In general its not recommended to use regex to parse html, but if you have to use it,
for your problem, something like below will work.
In this regex, 'body' is OR'd with 'span' as an example. Also note that comments are ignored because they could hide html. Script is taken into account for the same reason.
I would leave the comment section in. You must be aware that scripts can alter the document rendering and use language constructs that can hide html that you may want to process. Of course that shouldn't be done with regex.

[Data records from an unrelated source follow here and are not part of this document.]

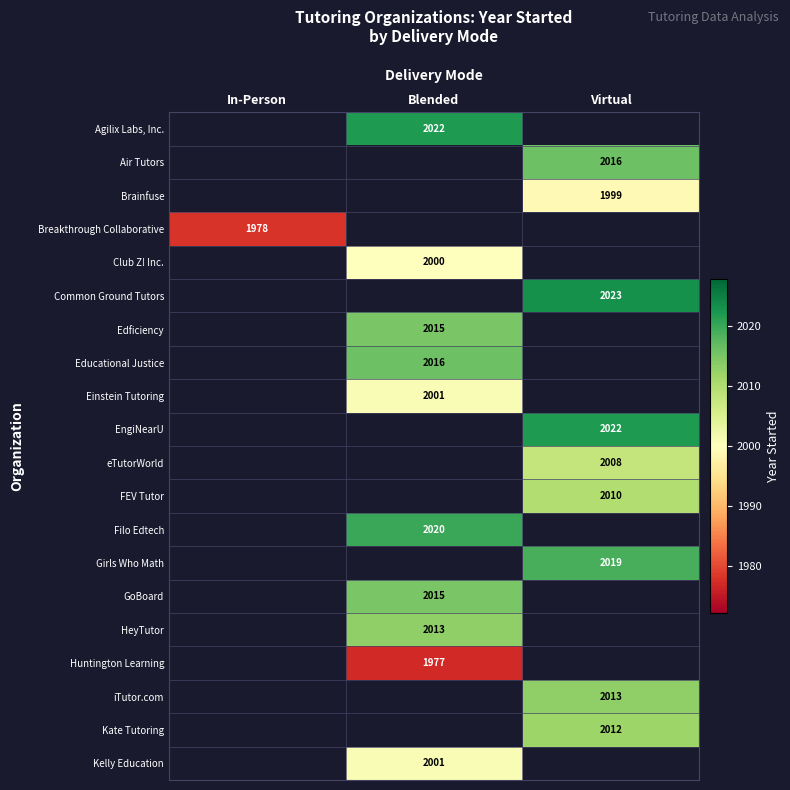

Is it true that Brainfuse equals 546 at Virtual?

False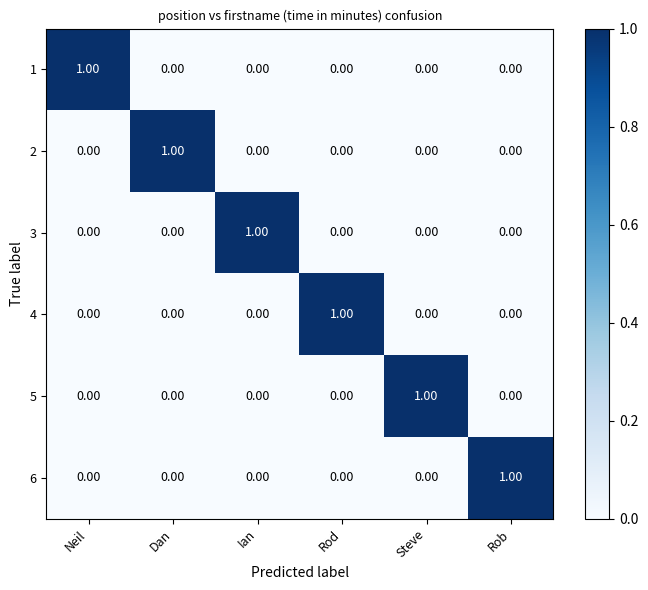

Is the value of 5 at Steve greater than the value of 6 at Ian?

Yes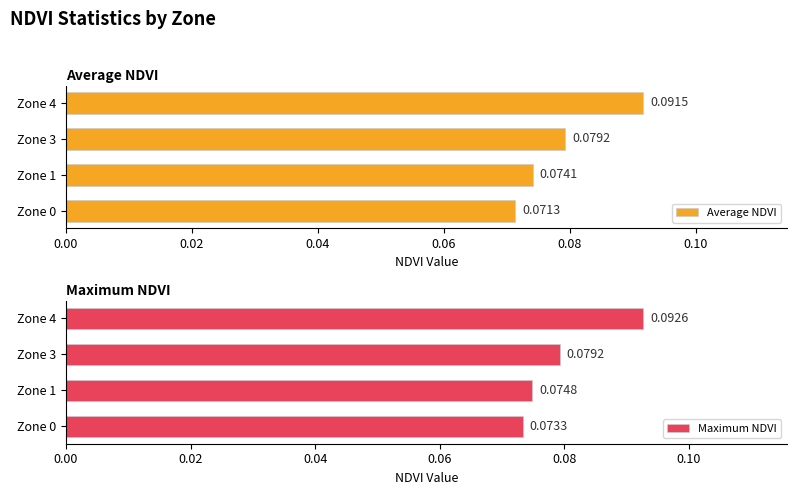

Rank the categories by Average NDVI value from lowest to highest.

Zone 0, Zone 1, Zone 3, Zone 4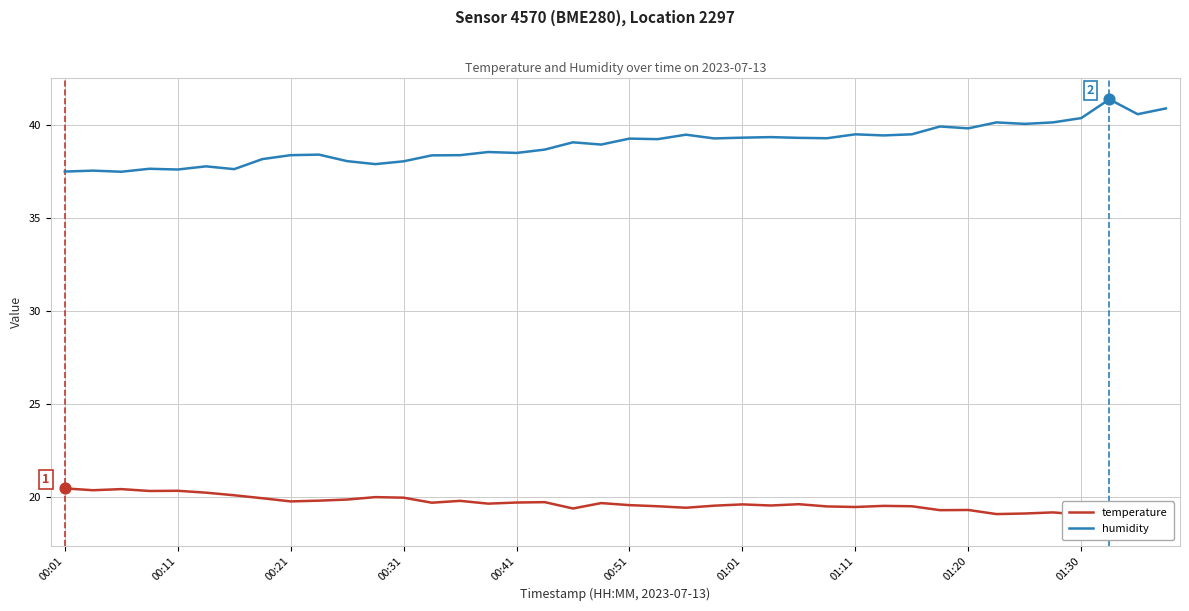

Is it true that humidity equals 37.5 at 00:01?

True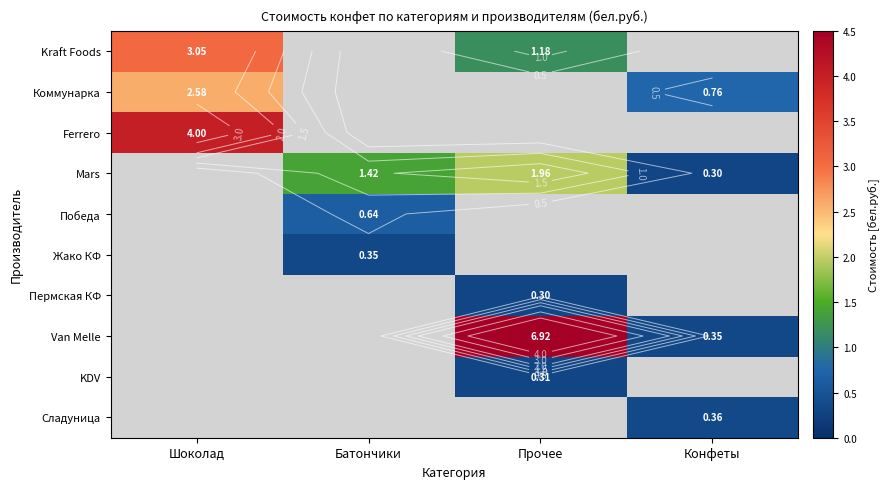

Count the number of data series in this chart.

10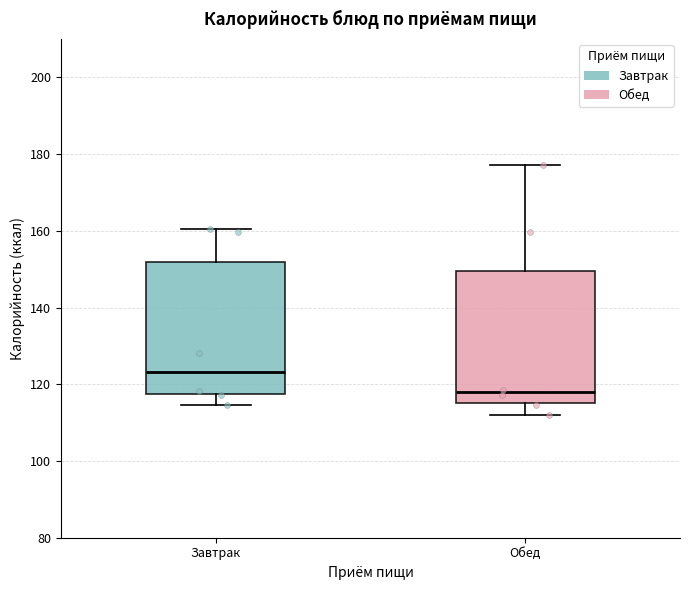

Which box's median line is the highest?

Завтрак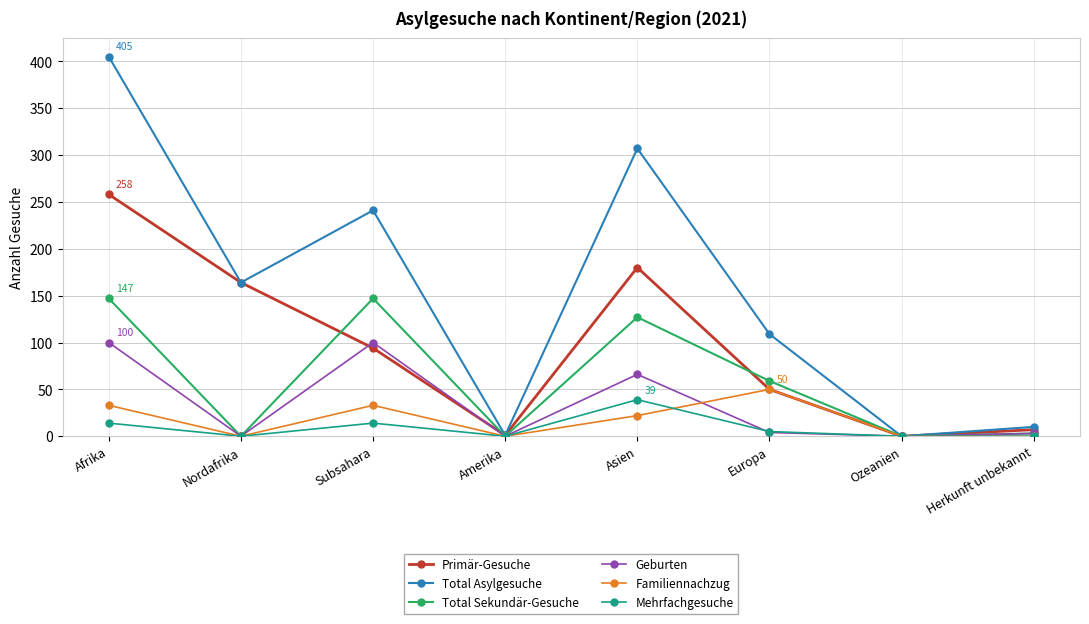

Which category has the highest value in the Mehrfachgesuche series?

Asien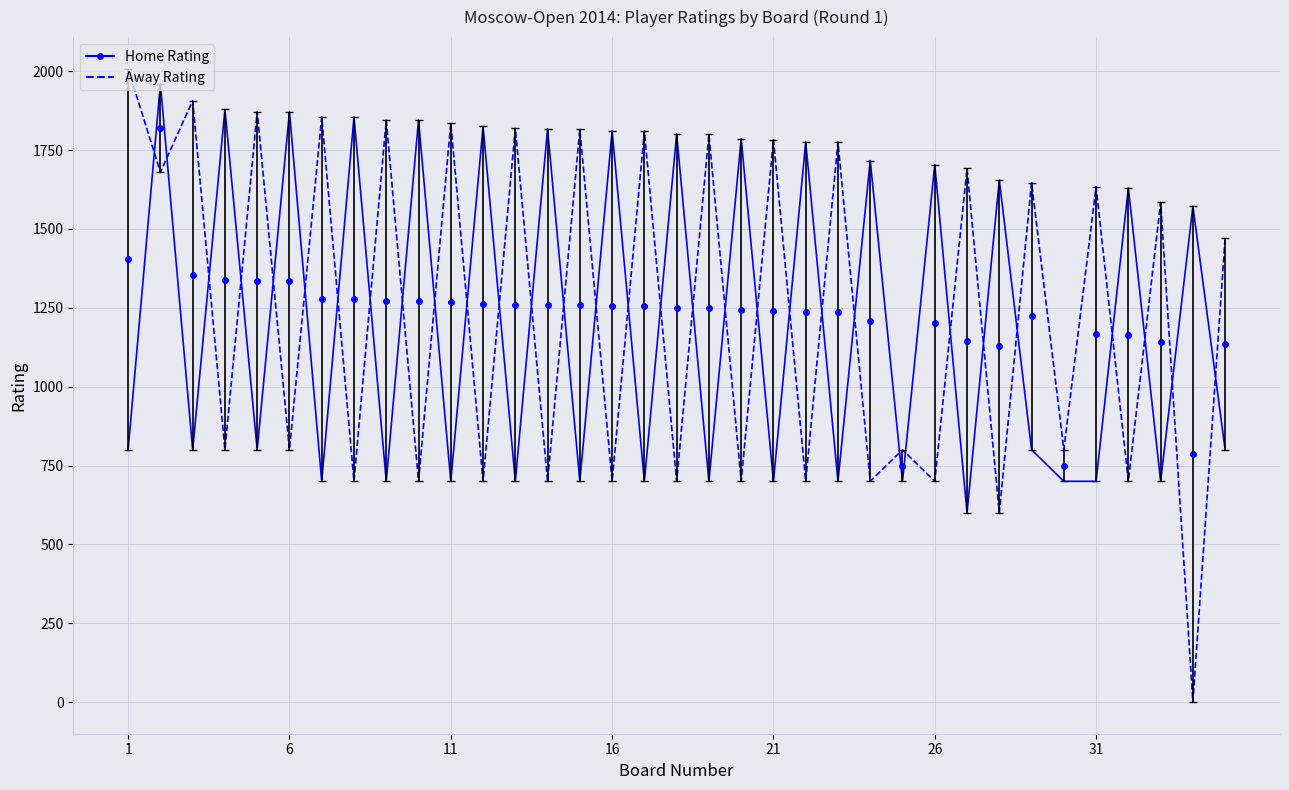

What is the greatest value displayed?

2008.0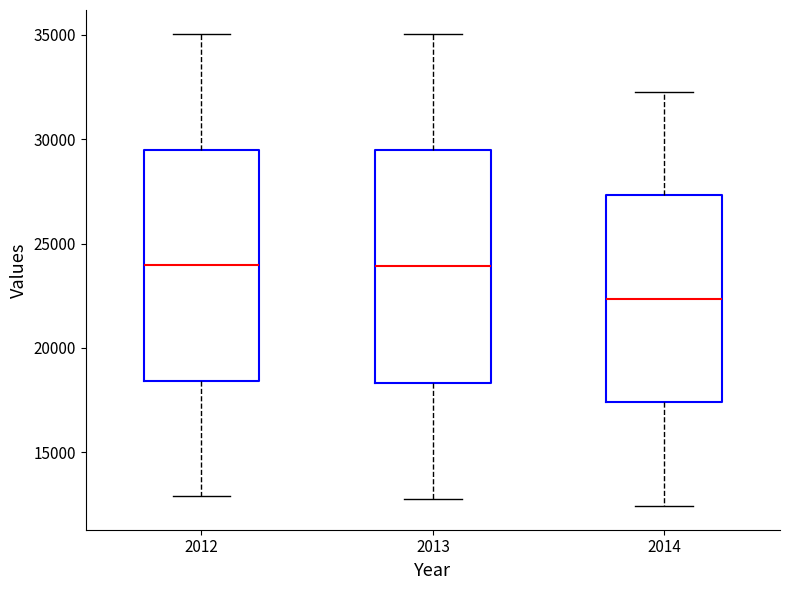

Which box has the lowest median line?

2014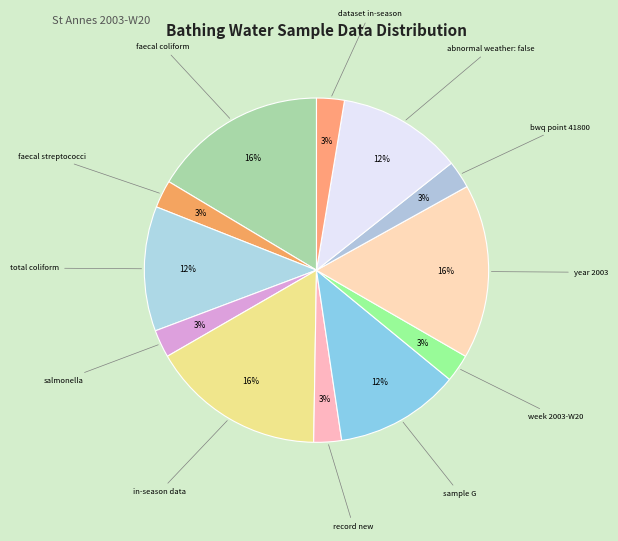

Rank the categories by value from highest to lowest.

faecal coliform (actual), in-season data, year 2003, total coliform (actual), sample G, abnormal weather: false, faecal streptococci (<), salmonella (not-assessed), record new, week 2003-W20, bwq point 41800, dataset in-season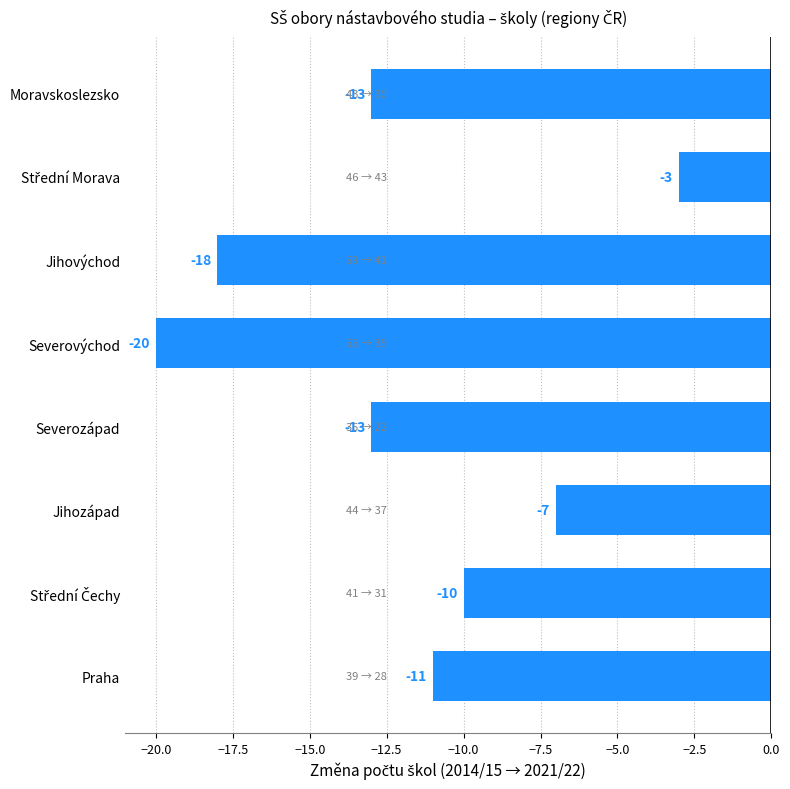

Reading top to bottom, transcribe all the data shown in this chart.

-13	-3	-18	-20	-13	-7	-10	-11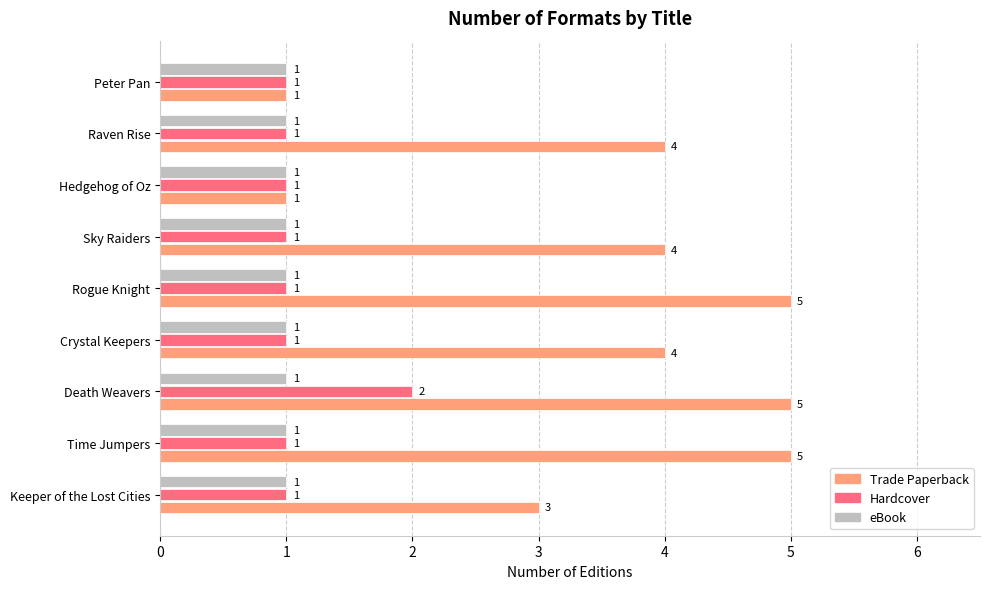

Rank the series by their maximum value, from highest to lowest.

Trade Paperback, Hardcover, eBook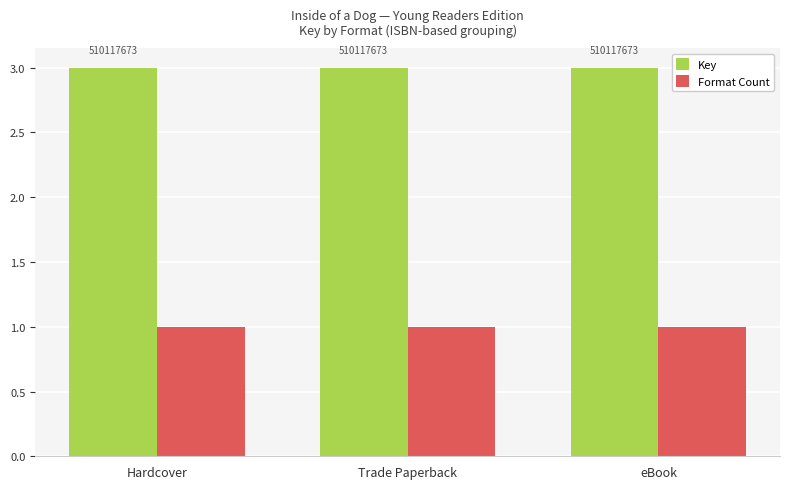

Are the bars grouped side by side (vs. stacked)?

Yes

If you want, you can remove the 'script' sub-expression in the hopes of modifying possible string constants containing what you want to alter. Not recommended though.
Raw regex (modifiers: expanded, 'dot includes newlines')
In C# the regex captured buffers could be named so that each OR'd sub-expression contains the same names. Example: (?<begin> ..) .. (?<end> ..) | (?<begin> ..) .. (?<end> ..)
so that the replacement is just ["begin"] + ["end"]. This is buggy in Perl 5.10, so I just use the capture buffer numbers, Dot Net might work correctly.
Search
# (1,2)
( <!--.*?--> ) ()
|
# (3,4)
(
(?:
<script
(?>
(?:\s+(?:".*?"|'.*?'|[^>]*?)+)?
\s*
>
)(?<!/> )
.*?
</script\s*>
|
</?script (?:\s+(?:".*?"|'.*?'|[^>]*?)+)? \s*/?>
)
) ()
|
# (5,6)
( <(?:body|span) ) (?!\s*/?>)
\s+ (?:".*?"|'.*?'|[^>]*?)+
( /?> )
Replace
$1$2$3$4$5$6